Unlike the earlier House proposal, the bill does not contain language
opposed by research groups that would have required NIH to support a
specific number of new grants at a minimum funding level. Nor does the bill
mention the Cures Acceleration Network (CAN), a drug development program
created by last year's health care reform law. But NIH needs some money to
get CAN started as part of a new center for translational research. It's
possible that NIH will ask for funds when it submits detailed spending plans
next month, says Jennifer Zeitzer of the Federation of American Societies
for Experimental Biology.
Moore says that, given the earlier House proposal and overall cuts to other
agencies in the bill, "the final outcome for NIH has to be viewed as
relatively good news. Certainly people will be disappointed research is
being cut, but in the current budget climate it could have been a lot worse.
" But while Zeitzer says her group is also "pleased," she notes that many
legislators are urging additional cuts in 2012 budgets now before Congress.
"It will be short-term relief," she says about the 2011 deal.

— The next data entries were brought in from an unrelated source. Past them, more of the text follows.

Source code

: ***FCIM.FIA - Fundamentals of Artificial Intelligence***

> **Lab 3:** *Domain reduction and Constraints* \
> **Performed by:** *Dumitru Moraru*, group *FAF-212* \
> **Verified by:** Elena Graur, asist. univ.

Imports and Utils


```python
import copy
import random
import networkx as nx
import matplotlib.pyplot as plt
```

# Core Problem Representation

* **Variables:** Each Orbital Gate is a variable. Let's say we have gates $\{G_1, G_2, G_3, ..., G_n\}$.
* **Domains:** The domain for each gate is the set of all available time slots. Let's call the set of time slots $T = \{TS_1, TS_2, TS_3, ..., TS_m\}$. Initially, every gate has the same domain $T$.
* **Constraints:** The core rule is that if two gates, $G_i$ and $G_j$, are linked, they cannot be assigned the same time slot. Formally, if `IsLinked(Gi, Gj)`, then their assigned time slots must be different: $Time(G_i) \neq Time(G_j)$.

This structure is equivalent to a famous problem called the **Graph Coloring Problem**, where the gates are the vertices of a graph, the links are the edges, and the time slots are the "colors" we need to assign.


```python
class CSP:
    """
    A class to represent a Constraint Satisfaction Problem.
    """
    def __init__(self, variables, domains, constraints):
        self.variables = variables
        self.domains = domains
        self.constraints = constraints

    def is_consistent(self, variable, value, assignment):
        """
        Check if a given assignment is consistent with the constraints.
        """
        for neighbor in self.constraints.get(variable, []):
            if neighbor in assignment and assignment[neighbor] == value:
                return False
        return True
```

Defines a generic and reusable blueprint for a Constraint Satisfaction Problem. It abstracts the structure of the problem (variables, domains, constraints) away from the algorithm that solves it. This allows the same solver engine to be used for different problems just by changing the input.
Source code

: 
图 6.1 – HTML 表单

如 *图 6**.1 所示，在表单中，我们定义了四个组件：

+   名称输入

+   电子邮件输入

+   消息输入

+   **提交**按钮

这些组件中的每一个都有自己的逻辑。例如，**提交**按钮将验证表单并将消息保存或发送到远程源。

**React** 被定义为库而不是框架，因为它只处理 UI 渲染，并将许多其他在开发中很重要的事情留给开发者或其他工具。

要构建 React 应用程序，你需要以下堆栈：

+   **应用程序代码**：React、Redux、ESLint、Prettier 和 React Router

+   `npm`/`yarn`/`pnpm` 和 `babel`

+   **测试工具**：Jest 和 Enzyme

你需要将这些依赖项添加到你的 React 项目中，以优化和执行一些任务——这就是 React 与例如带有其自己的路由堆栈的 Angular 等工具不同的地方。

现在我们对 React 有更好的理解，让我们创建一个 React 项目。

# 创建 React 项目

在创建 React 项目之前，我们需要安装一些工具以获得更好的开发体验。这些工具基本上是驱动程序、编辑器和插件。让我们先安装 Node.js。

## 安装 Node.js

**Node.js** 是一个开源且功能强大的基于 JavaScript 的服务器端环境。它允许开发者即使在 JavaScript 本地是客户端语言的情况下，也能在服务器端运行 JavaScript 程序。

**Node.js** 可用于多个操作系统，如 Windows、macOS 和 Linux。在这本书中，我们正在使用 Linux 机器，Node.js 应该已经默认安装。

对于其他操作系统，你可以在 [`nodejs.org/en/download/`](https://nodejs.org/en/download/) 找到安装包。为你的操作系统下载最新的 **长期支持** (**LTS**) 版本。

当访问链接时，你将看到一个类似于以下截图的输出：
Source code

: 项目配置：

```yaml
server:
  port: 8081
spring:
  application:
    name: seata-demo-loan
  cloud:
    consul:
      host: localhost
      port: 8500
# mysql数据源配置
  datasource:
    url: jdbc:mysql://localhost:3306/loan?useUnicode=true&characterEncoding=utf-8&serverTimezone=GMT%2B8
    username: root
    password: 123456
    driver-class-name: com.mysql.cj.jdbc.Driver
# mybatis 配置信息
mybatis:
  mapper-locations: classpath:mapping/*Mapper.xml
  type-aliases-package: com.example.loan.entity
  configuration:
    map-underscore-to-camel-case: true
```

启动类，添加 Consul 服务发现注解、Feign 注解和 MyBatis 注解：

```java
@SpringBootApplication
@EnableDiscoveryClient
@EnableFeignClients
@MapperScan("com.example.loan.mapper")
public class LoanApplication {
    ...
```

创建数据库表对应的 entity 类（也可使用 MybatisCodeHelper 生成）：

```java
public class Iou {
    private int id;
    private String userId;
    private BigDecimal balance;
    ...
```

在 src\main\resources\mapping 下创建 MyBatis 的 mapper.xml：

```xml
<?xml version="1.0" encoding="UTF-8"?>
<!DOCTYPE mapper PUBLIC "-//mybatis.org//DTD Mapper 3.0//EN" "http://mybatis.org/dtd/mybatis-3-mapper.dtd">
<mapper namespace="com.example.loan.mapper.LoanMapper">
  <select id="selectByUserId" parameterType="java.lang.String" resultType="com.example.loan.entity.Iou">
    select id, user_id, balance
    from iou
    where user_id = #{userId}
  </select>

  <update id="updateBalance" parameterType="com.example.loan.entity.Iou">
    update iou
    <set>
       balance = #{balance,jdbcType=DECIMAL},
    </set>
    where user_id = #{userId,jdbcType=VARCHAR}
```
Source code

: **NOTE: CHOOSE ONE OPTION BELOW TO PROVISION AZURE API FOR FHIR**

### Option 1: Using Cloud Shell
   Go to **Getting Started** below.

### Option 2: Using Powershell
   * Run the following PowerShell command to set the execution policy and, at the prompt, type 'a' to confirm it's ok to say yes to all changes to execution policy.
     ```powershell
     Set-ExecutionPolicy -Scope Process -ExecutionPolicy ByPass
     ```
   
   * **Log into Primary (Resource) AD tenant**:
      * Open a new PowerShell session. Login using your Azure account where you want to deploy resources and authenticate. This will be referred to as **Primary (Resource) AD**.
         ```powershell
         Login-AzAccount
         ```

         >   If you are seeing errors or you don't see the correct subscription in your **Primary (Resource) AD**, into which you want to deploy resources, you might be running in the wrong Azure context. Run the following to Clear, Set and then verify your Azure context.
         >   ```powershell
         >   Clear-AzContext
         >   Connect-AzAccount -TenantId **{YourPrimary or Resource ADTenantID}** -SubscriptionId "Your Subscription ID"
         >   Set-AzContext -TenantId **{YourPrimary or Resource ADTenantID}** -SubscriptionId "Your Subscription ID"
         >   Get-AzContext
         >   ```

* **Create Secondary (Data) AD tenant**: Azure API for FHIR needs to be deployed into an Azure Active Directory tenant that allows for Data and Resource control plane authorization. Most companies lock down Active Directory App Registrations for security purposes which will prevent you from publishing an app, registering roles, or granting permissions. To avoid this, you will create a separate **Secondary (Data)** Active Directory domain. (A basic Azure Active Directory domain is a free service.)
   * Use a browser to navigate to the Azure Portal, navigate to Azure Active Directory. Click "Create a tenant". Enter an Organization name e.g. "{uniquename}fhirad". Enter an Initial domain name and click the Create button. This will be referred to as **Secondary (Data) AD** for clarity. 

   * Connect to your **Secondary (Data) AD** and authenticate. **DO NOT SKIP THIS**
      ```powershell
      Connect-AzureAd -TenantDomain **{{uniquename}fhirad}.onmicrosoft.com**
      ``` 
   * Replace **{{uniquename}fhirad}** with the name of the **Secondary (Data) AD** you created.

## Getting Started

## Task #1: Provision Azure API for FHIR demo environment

The bill brings to a close a dramatic few days last week when scientists at
NIH's Bethesda, Maryland, campus, were bracing for a possible federal
government shutdown. Researchers running clinical trials planned to stop
enrolling new patients, and furloughs were scheduled for all but about a
quarter of NIH's 19,000 staff members, who were deemed "essential" to care
for patients and maintain animals and cell lines. NIH also planned to
shutter ClinicalTrials.gov and the PubMed abstracts database.